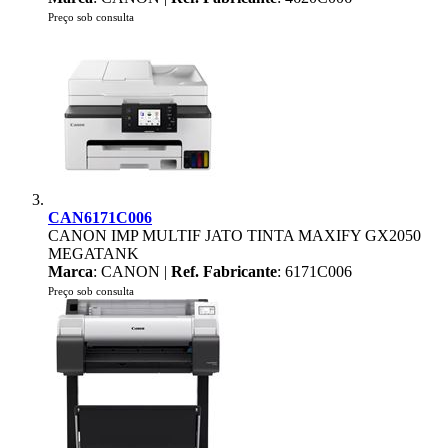
Preço sob consulta
CAN6171C006
CANON IMP MULTIF JATO TINTA MAXIFY GX2050
MEGATANK
Marca
: CANON |
Ref. Fabricante
: 6171C006
Preço sob consulta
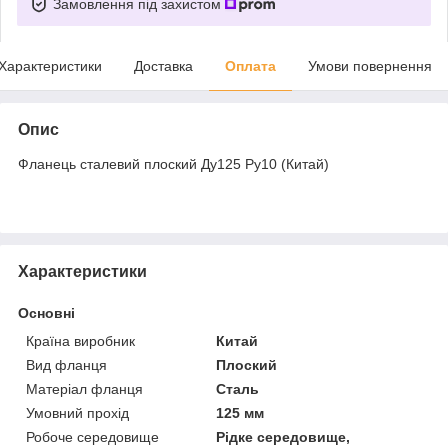
Замовлення під захистом
Характеристики
Доставка
Оплата
Умови повернення
Опис
Фланець сталевий плоский Ду125 Ру10 (Китай)
Характеристики
Основні
Країна виробник
Китай
Вид фланця
Плоский
Матеріал фланця
Сталь
Умовний прохід
125 мм
Робоче середовище
Рідке середовище,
▬▬▬
● Prompt
Please give back every line above exactly as it stands, without pictures.

● Completed task
Preço sob consulta
CAN6171C006
CANON IMP MULTIF JATO TINTA MAXIFY GX2050
MEGATANK
Marca
: CANON |
Ref. Fabricante
: 6171C006
Preço sob consulta
Замовлення під захистом
Характеристики
Доставка
Оплата
Умови повернення
Опис
Фланець сталевий плоский Ду125 Ру10 (Китай)
Характеристики
Основні
Країна виробник
Китай
Вид фланця
Плоский
Матеріал фланця
Сталь
Умовний прохід
125 мм
Робоче середовище
Рідке середовище,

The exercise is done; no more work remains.